Nous reprenons notre enquête sur les suites de la crise que nous venons de subir. Aujourd'hui la parole est à l'écrivain et essayiste Franck Abed, qui fut un précurseur dans la réalisation, au début des années 2010, d'entretiens filmés de qualité et qui est aussi animateur de plusieurs sites consacrés en particulier à la littérature non-conformiste.
S.N.
Franck Abed
Avant toute chose, il convient de ne pas contribuer à la confusion généralisée qui existe quant à l’utilisation des termes mondialisation et mondialisme (1).
La mondialisation est un phénomène naturel de brassage des civilisations, résultant du développement des moyens de communication, des transports et des médias au sens large du terme. Elle est plus vieille que le concept de mondialisme.
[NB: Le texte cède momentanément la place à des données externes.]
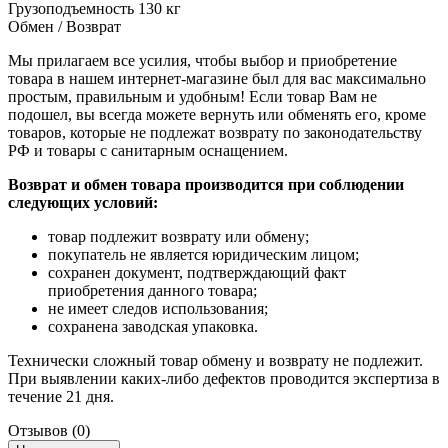
Грузоподъемность
130 кг
Обмен / Возврат
Мы прилагаем все усилия, чтобы выбор и приобретение
товара в нашем интернет-магазине был для вас максимально
простым, правильным и удобным! Если товар Вам не
подошел, вы всегда можете вернуть или обменять его, кроме
товаров, которые не подлежат возврату по законодательству
РФ и товары с санитарным оснащением.
Возврат и обмен товара производится при соблюдении
следующих условий:
товар подлежит возврату или обмену;
покупатель не является юридическим лицом;
сохранен документ, подтверждающий факт
приобретения данного товара;
не имеет следов использования;
сохранена заводская упаковка.
Технически сложный товар обмену и возврату не подлежит.
При выявлении каких-либо дефектов проводится экспертиза в
течение 21 дня.
Отзывов (0)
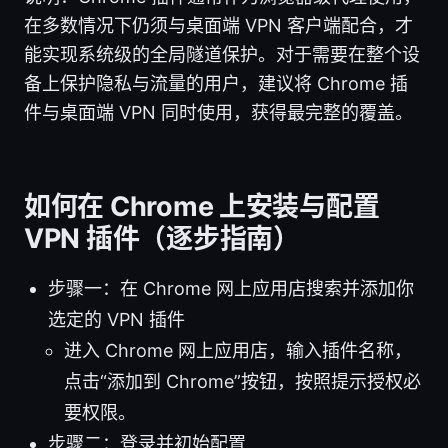
在多数情况下仍须与桌面端 VPN 客户端配合，才
能实现系统级的全局隧道保护。对于需要在整个设
备上保护隐私与流量的用户，建议将 Chrome 插
件与桌面端 VPN 同时使用，获得最完整的覆盖。
如何在 Chrome 上安装与配置
VPN 插件（逐步指南）
步骤一：在 Chrome 网上应用店搜索并添加你
选定的 VPN 插件
进入 Chrome 网上应用店，输入插件名称，
点击“添加到 Chrome”按钮，按照提示授权必
要权限。
步骤二：登录并初始配置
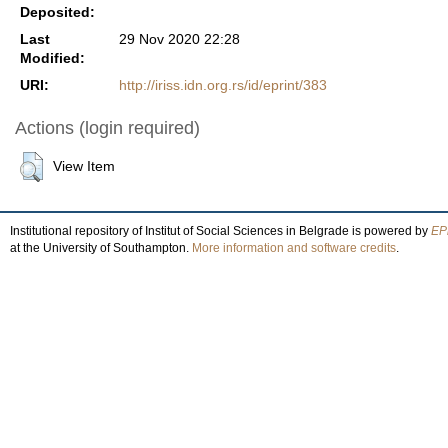
Deposited:
Last
29 Nov 2020 22:28
Modified:
URI:
http://iriss.idn.org.rs/id/eprint/383
Actions (login required)
View Item
Institutional repository of Institut of Social Sciences in Belgrade is powered by
EPr
at the University of Southampton.
More information and software credits
.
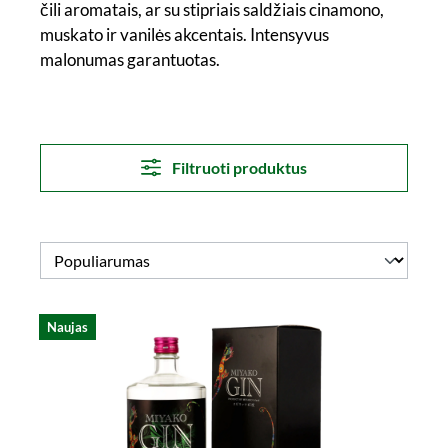
čili aromatais, ar su stipriais saldžiais cinamono,
muskato ir vanilės akcentais. Intensyvus
malonumas garantuotas.
Filtruoti produktus
Naujas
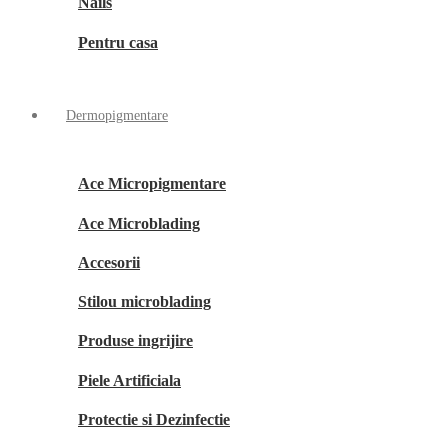
Nails
Pentru casa
Dermopigmentare
Ace Micropigmentare
Ace Microblading
Accesorii
Stilou microblading
Produse ingrijire
Piele Artificiala
Protectie si Dezinfectie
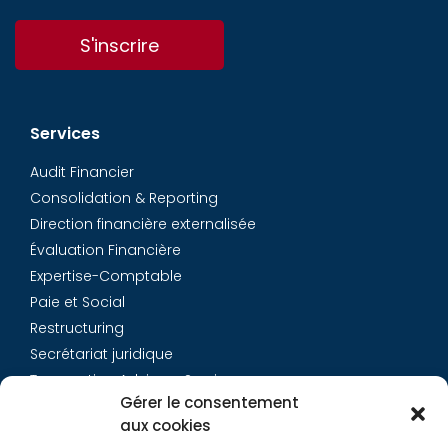
S'inscrire
Services
Audit Financier
Consolidation & Reporting
Direction financière externalisée
Évaluation Financière
Expertise-Comptable
Paie et Social
Restructuring
Secrétariat juridique
Transaction Advisory Services
Gérer le consentement
aux cookies
Aurys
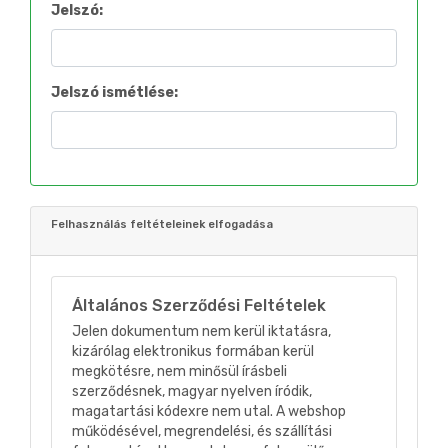
Jelszó:
Jelszó ismétlése:
Felhasználás feltételeinek elfogadása
Általános Szerződési Feltételek
Jelen dokumentum nem kerül iktatásra,
kizárólag elektronikus formában kerül
megkötésre, nem minősül írásbeli
szerződésnek, magyar nyelven íródik,
magatartási kódexre nem utal. A webshop
működésével, megrendelési, és szállítási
Effectivement, dans l’histoire antique, les Phéniciens, avant la fondation de Carthage, établissaient déjà des comptoirs pour le commerce en Afrique du Nord. Les Grecs voyageaient également dans toute la Méditerranée et les Vikings allèrent encore plus loin que les mondes connus. Personne ou presque ne peut vivre en autarcie. De plus, je rappellerai que l’échange entre les hommes est un don de Dieu, car l’Homme se construit, entre autres, avec l’altérité.